Hi, I’m looking to choose between two AMD processors for a new workstation build. I’m trying to choose between a Ryzen 9 9950X and a Ryzen 9 7950X3D (see screenshot)

  • Both are 16 core processors, nominally the 9950 runs at 4.3 GHz and the 7950 runs at 4.2 GHz
  • Both have 16MB L2 cache
  • The 7950 has 128MB L3 cache while the 9950 has 64MB
  • The 9950 is approximately $110 cheaper at the moment

Which will translate to better real-world FEA performance, assuming all else is equal? Does L3 cache have a significant effect on FEA performance? Does this change with single versus multicore processing?

Thank you!

It’s highly dependent on the solver and problem (element types, analysis features and so on) but you can use some benchmarks for commercial software as a reference.

The working set of memory for a substantial FEA will be much larger than the size of the cache. That said, I don’t expect a larger cache to hurt.

Probably more important is the amount of RAM the motherboard can handle. Get as much as possible. :slight_smile:

The 7950X3D does give off a lot less heat apparently, that makes cooling easier and is another point in its favor.

In my tests hyperthreading made performance worse, so you might want to disable it. And after you get to four cores, the gains of adding more cores tend to taper off.

1 Like

Excellent, thanks for the great answer.

The core scaling - is that with calculix only or with commercial software too? I haven’t done a ton of testing because I typically only have access to 6 or 8 cores, though I have run jobs on 96 core machines but never enough to get good benchmark numbers on scalability.

For memory, I wanted to get 2x64GB for a total of 128 GB but it seems that kits like that are in short supply and expensive…I was reading that running with 4x DIMMs instead of 2x would reduce the speed of the memory modules. Do you know anything out this?

For reference, the AMD product page says this about the 9950X -

Only with CalculiX. Most commercial FEA software seems to be windows-only these days, and I’m running FreeBSD UNIX.

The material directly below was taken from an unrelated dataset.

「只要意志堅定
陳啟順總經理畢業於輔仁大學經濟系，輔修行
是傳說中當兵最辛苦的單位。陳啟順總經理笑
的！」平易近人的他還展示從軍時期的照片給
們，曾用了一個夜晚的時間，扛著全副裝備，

Every multithreading/multiprocessing method has some overhead.
The more cores you use, the larger the overhead of starting and syncronyzing threads/processes becomes.

The product page clearly shows a higher speed for “2x” then for “4x”.
This makes sense given that the CPU only has two memory channels.
So when you’re using four DIMMs, there are two DIMMs connected to each memory channel. Each channel can only read from one DIMM at a time.

is this condition similar for TAUCS as solver also? i’m not yet tried to do compare since the binary distribution is lost.